Insitekaltim, Samarinda – Upaya percepatan penurunan stunting di Kota Samarinda terus didorong melalui sinergi lintas sektor, termasuk dukungan legislatif. Hal ini disampaikan Sekretaris Komisi IV DPRD Kota Samarinda, Riska Wahyuningsih, dalam kegiatan Rapat Koordinasi Percepatan Aksi Bangda dan Gerakan Intervensi Stunting Serentak.
Kegiatan tersebut digelar pada Rabu, 29 April 2026, bertempat di Gedung PKK Kota Samarinda, Jalan Mayor Jenderal S. Parman No. 1A, Kecamatan Samarinda Ulu.
Dalam keterangannya, Riska menyebutkan, capaian penanganan stunting di Samarinda saat ini masih belum sepenuhnya memenuhi target yang ditetapkan. Berdasarkan pemaparan dalam rapat, masih terdapat sejumlah kecamatan yang belum mencapai indikator yang diharapkan.
“Kegiatan hari ini tentang pengendalian stunting, di mana Samarinda targetnya masih belum tercapai. Ada beberapa kecamatan yang capaiannya belum sesuai harapan,” ujarnya.
Ia menjelaskan, secara regional Kalimantan Timur (Kaltim) juga tengah menjalankan program GENTING (Gerakan Orang Tua Asuh Cegah Stunting), yang turut melibatkan Kota Samarinda. Meski demikian, menurutnya, kekurangan capaian yang tersisa tidak terlalu besar dan masih optimistis dapat dikejar dalam waktu dekat.
“Untuk keseluruhan Kaltim juga tergabung dalam GENTING. Samarinda sendiri tinggal kurang sedikit lagi, insyaallah targetnya bisa tercapai tahun ini,” tambahnya.
Terkait pengawasan terhadap kecamatan dengan cakupan penimbangan balita yang masih rendah, Riska menegaskan bahwa langkah konkret akan segera dilakukan melalui kolaborasi lintas sektor. Mulai dari tingkat kecamatan hingga RT akan digerakkan untuk meningkatkan partisipasi masyarakat.
“Pengawasan dilakukan langsung oleh kecamatan, camat turun langsung.

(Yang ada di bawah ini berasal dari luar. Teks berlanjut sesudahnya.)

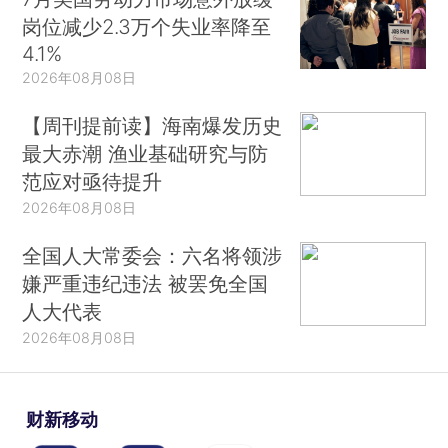
岗位减少2.3万个失业率降至
4.1%
2026年08月08日
【周刊提前读】海南爆发历史
最大赤潮 渔业基础研究与防
范应对亟待提升
2026年08月08日
全国人大常委会：六名将领涉
嫌严重违纪违法 被罢免全国
人大代表
2026年08月08日
财新移动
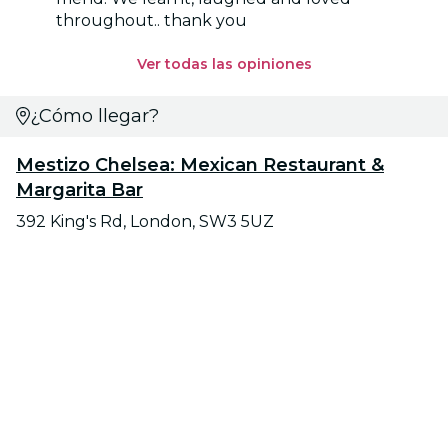
throughout.. thank you
Ver todas las opiniones
¿Cómo llegar?
Mestizo Chelsea: Mexican Restaurant &
Margarita Bar
392 King's Rd, London, SW3 5UZ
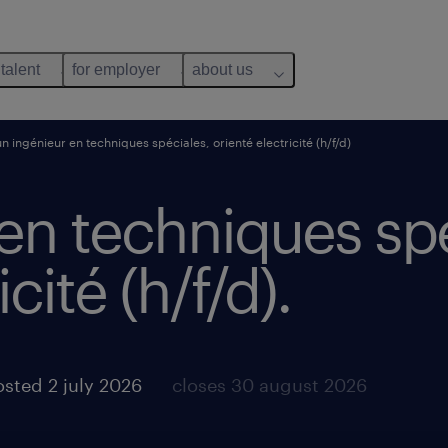
 talent
for employer
about us
un ingénieur en techniques spéciales, orienté electricité (h/f/d)
en techniques spé
cité (h/f/d).
sted 2 july 2026
closes 30 august 2026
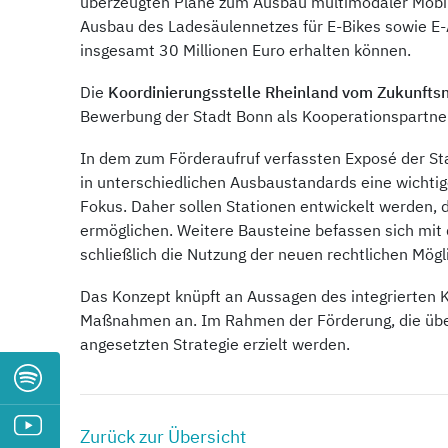
überzeugten Pläne zum Ausbau multimodaler Mobils
Ausbau des Ladesäulennetzes für E-Bikes sowie E-
insgesamt 30 Millionen Euro erhalten können.
Die
Koordinierungsstelle Rheinland vom Zukunfts
Bewerbung der Stadt Bonn als Kooperationspartne
In dem zum Förderaufruf verfassten Exposé der Sta
in unterschiedlichen Ausbaustandards eine wichtig
Fokus. Daher sollen Stationen entwickelt werden,
ermöglichen. Weitere Bausteine befassen sich mit 
schließlich die Nutzung der neuen rechtlichen Mög
Das Konzept knüpft an Aussagen des integrierten 
Maßnahmen an. Im Rahmen der Förderung, die über dr
angesetzten Strategie erzielt werden.
Zurück zur Übersicht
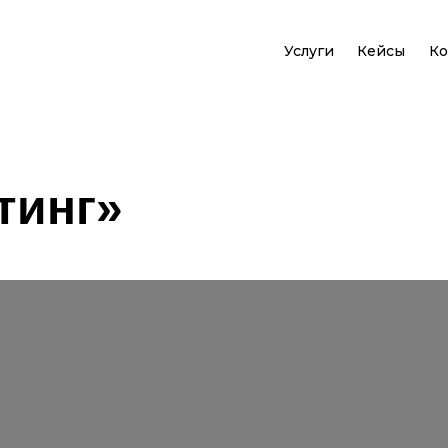
Услуги
Кейсы
Ко
тинг»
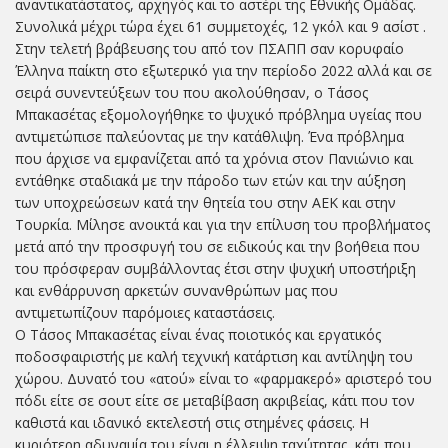
αναντικατάστατος, αρχηγός και το αστέρι της Εθνικής Ομάδας.
Συνολικά μέχρι τώρα έχει 61 συμμετοχές, 12 γκόλ και 9 ασίστ .
Στην τελετή βράβευσης του από τον ΠΣΑΠΠ σαν κορυφαίο
Έλληνα παίκτη στο εξωτερικό για την περίοδο 2022 αλλά και σε
σειρά συνεντεύξεων του που ακολούθησαν, ο Τάσος
Μπακασέτας εξομολογήθηκε το ψυχικό πρόβλημα υγείας που
αντιμετώπισε παλεύοντας με την κατάθλιψη. Ένα πρόβλημα
που άρχισε να εμφανίζεται από τα χρόνια στον Πανιώνιο και
εντάθηκε σταδιακά με την πάροδο των ετών και την αύξηση
των υποχρεώσεων κατά την θητεία του στην ΑΕΚ και στην
Τουρκία. Μίλησε ανοικτά και για την επίλυση του προβλήματος
μετά από την προσφυγή του σε ειδικούς και την βοήθεια που
του πρόσφεραν συμβάλλοντας έτσι στην ψυχική υποστήριξη
και ενθάρρυνση αρκετών συνανθρώπων μας που
αντιμετωπίζουν παρόμοιες καταστάσεις.
Ο Τάσος Μπακασέτας είναι ένας ποιοτικός και εργατικός
ποδοσφαιριστής με καλή τεχνική κατάρτιση και αντίληψη του
χώρου. Δυνατό του «ατού» είναι το «φαρμακερό» αριστερό του
πόδι είτε σε σουτ είτε σε μεταβίβαση ακριβείας, κάτι που τον
καθιστά και ιδανικό εκτελεστή στις στημένες φάσεις. Η
κυριότερη αδυναμία του είναι η έλλειψη ταχύτητας, κάτι που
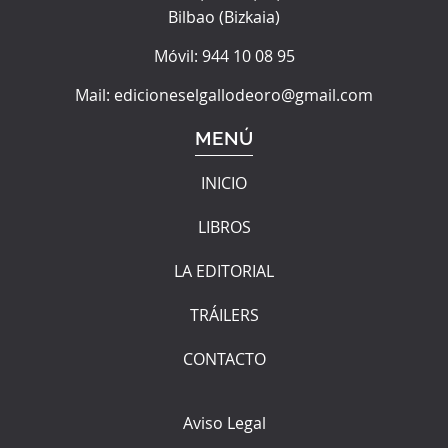
Bilbao
(
Bizkaia
)
Móvil:
944 10 08 95
Mail:
edicioneselgallodeoro@gmail.com
MENÚ
INICIO
LIBROS
LA EDITORIAL
TRÁILERS
CONTACTO
Aviso Legal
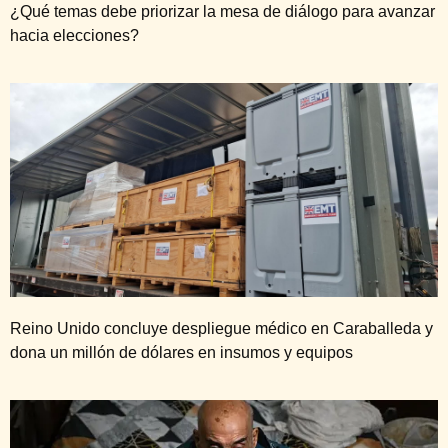
¿Qué temas debe priorizar la mesa de diálogo para avanzar
hacia elecciones?
Reino Unido concluye despliegue médico en Caraballeda y
dona un millón de dólares en insumos y equipos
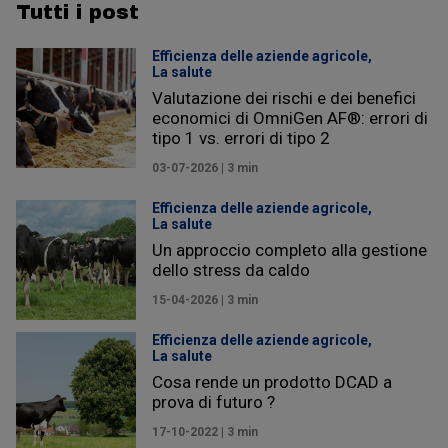
Tutti i post
Efficienza delle aziende agricole,
La salute
Valutazione dei rischi e dei benefici
economici di OmniGen AF®: errori di
tipo 1 vs. errori di tipo 2
03-07-2026 | 3 min
Efficienza delle aziende agricole,
La salute
Un approccio completo alla gestione
dello stress da caldo
15-04-2026 | 3 min
Efficienza delle aziende agricole,
La salute
Cosa rende un prodotto DCAD a
prova di futuro ?
17-10-2022 | 3 min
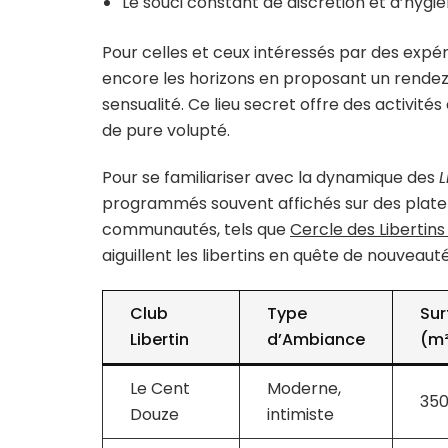
Le souci constant de discrétion et d’hyg
Pour celles et ceux intéressés par des expér
encore les horizons en proposant un rendez-
sensualité. Ce lieu secret offre des activités
de pure volupté.
Pour se familiariser avec la dynamique des
L
programmés souvent affichés sur des platefo
communautés, tels que
Cercle des Libertins 
aiguillent les libertins en quête de nouveauté
Club
Type
Sur
Libertin
d’Ambiance
(m
Le Cent
Moderne,
35
Douze
intimiste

Dari kecamatan menggerakkan kelurahan, lalu ke RT, termasuk melibatkan Dasawisma dan TP-PKK,” jelasnya.
Ia juga mengungkapkan mulai akhir April ini, kegiatan Posyandu akan digelar secara serentak, dengan pendataan lanjutan dimulai pada Mei 2026 guna memastikan intervensi berjalan optimal.
Sebagai bentuk dukungan dari DPRD, Riska menyampaikan bahwa dirinya turut mengalokasikan pokok pikiran (pokir) untuk menunjang program penanganan stunting. Di antaranya melalui pembangunan fasilitas Posyandu serta penyediaan alat ukur dan alat timbang di tingkat kelurahan.
“Saya membantu melalui pokir tahun 2026, membangun tiga Posyandu dan pengadaan alat ukur serta alat timbang untuk 59 kelurahan sesuai kebutuhan,” ungkapnya.
Pembangunan Posyandu tersebut direncanakan berada di beberapa wilayah, di antaranya Samarinda Utara dan Sambutan, guna memperkuat layanan kesehatan dasar bagi masyarakat.
Riska berharap, dengan kolaborasi yang kuat antara pemerintah, legislatif, dan masyarakat, angka stunting di Kota Samarinda dapat ditekan hingga tuntas.
“Harapannya stunting di Samarinda bisa habis, terhapus,” tegasnya.